The error tells you that you are trying to apply a non-function, which might mean that you have one or more non-functions in the scaling vector. Or somewhere else.

It would be helpful to know the output of scone() with run=FALSE as well.

aarzalluz commented 6 years ago

Sorry I forgot to include that info. I checked, and seem to have failed to define custom scaling functions correctly. Once I removed them from the scaling vector and kept only the scone wrappers, I don't get the error anymore.

So... How would I go about that? Say I intended to include the SCnorm method as a user defined function for testing. I tried the following, and sourced the function into the global environment:

SCNORM_FN <- function(ei){
  eo <- SCnorm(ei)

  return(eo)
}

Also, I assume there is no way to pass arguments to the SCnorm function? I tried this, but guess it's not possible:

SCNORM_FN2 <- function(ei){
  eo <- SCnorm(ei, Conditions = as.character(scone$bio),
         useSpikes = TRUE)
  return(eo)
}
drisso commented 6 years ago

I would think that both your custom functions should work, @mbcole any idea why they're not working?

mbcole commented 6 years ago

First - this probably doesn't explain the error, but it looks like the current version of SCnorm has a list output value.
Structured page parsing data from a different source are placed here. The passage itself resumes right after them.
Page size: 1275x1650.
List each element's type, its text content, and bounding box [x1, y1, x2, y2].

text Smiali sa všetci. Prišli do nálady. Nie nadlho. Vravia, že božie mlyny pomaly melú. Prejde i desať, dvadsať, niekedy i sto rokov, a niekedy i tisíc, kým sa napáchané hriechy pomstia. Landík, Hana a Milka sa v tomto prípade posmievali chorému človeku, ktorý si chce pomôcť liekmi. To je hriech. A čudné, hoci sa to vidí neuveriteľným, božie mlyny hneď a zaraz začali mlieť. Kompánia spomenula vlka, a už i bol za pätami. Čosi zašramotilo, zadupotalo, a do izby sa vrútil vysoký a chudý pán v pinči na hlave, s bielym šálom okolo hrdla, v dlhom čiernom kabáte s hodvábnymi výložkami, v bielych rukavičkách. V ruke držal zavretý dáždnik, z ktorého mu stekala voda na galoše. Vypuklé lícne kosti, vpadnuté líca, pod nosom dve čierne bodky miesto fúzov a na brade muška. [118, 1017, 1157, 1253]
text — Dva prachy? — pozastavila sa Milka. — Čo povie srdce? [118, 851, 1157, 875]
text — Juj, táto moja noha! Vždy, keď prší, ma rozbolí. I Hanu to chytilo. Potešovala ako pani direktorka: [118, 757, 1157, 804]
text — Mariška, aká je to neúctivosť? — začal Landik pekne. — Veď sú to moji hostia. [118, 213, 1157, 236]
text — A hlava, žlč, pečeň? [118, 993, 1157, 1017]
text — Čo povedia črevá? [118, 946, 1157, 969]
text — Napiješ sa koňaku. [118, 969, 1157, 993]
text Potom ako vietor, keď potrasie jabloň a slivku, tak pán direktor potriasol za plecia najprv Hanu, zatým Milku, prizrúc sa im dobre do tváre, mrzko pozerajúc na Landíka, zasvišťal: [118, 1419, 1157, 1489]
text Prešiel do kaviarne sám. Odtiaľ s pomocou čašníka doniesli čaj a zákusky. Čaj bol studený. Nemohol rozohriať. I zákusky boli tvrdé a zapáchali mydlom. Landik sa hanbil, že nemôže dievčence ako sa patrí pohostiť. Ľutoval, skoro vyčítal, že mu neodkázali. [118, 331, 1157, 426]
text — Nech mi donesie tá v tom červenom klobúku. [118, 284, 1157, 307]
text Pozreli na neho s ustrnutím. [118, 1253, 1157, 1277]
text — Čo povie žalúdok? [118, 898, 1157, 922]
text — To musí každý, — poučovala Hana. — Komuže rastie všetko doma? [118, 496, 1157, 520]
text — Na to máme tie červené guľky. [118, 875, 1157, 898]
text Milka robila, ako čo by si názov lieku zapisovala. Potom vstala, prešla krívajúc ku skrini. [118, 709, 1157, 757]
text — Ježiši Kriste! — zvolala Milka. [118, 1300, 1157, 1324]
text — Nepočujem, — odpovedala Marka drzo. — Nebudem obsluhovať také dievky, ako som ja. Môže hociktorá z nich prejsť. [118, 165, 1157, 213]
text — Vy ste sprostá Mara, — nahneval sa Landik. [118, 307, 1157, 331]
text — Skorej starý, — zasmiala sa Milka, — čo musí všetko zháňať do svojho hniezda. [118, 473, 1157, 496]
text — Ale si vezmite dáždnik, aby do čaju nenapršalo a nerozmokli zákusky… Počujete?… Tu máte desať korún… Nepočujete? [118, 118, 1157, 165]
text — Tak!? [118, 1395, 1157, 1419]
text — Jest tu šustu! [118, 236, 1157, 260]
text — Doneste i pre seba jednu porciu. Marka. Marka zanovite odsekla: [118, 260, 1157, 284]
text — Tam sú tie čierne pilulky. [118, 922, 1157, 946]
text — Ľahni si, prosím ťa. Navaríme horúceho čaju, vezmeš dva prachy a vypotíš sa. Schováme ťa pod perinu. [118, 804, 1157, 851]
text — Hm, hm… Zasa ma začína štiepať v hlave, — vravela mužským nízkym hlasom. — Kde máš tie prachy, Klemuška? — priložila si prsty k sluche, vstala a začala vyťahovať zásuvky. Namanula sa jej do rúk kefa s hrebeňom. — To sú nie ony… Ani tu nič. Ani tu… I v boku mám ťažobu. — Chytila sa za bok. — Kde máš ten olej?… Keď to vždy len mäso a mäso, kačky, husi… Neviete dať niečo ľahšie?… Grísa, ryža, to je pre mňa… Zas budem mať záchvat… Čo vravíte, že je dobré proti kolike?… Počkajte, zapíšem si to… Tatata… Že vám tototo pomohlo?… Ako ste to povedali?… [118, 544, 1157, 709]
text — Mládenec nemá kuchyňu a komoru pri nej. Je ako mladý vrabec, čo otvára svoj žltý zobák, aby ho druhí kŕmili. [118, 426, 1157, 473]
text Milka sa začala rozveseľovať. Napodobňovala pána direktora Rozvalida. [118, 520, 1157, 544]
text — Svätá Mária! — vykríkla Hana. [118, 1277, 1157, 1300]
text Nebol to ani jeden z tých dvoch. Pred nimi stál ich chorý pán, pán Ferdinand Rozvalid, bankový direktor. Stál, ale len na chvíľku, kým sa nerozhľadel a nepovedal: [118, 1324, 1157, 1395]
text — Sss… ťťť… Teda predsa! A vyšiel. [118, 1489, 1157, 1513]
I think you want to return SCnorm::results(eo) to return a matrix - this is a requirement of the scaling argument.

Other than that, I agree with @drisso that there shouldn't be anything wrong with the functions you defined in your global environment (before calling bplapply): if you register MulticoreParam as your BiocParallel back end, then you should be able to find any functions or objects from the environment you called bplapply, including the initialized scone object stored there.

My best guess is that the scaling argument is malformed, since the error was not

could not find function "SCNORM_FN"

but rather

attempt to apply non-function

The scaling argument should generally have the form of a named list of functions:

scaling = list(none = identity, sum = SUM_FN, scnorm = SCNORM_FN)

Can you share your scaling argument?

aarzalluz commented 6 years ago

I defined scaling as follows:

scaling <- list(none = identity,
                sum = SUM_FN,
                tmm = TMM_FN,
                uq = UQ_FN,     
                fq = FQT_FN,
                deseq = DESEQ_FN,
                scnorm = SCNORM_FN)

Where SCNORM_FN is:

SCNORM_FN <- function(ei){
  eo <- SCnorm(ei)

  return(eo)
}

I changed the BiocParallel back end to MulticoreParam intead of SerialParam, as you suggested, and got the error you mentioned:

Error: BiocParallel errors element index: 7 first error: could not find function "SCnorm"

I then changed SCNORM_FN to return(results (eo)), which should output the normalized matrix only, instead of the list output. Will run that now, and see...

mbcole commented 6 years ago

Ok - that's good because now SCNORM_FN is being applied within scone, just SCnorm isn't recognized. Have you run library(SCnorm) in advance of running scone(...)?

Also - to clarify - you get the non-function error whenever you switch back to SerialParam?

aarzalluz commented 6 years ago

Weirdly, switching to SerialParam does not produce the non-function error anymore... Which is strange, because having loaded SCnorm and defined the SCNORM_FN functions as above before, I did get the error with SerialParam. The only difference I can think of was in the results(eo) line to return a matrix... Sorry I cannot reproduce the error anymore. Somehow, scone() is now working.

Thanks for your help :)

mbcole commented 6 years ago

Glad you got it working! I'll close the issue for now, but please let us know if you encounter a similar bug again.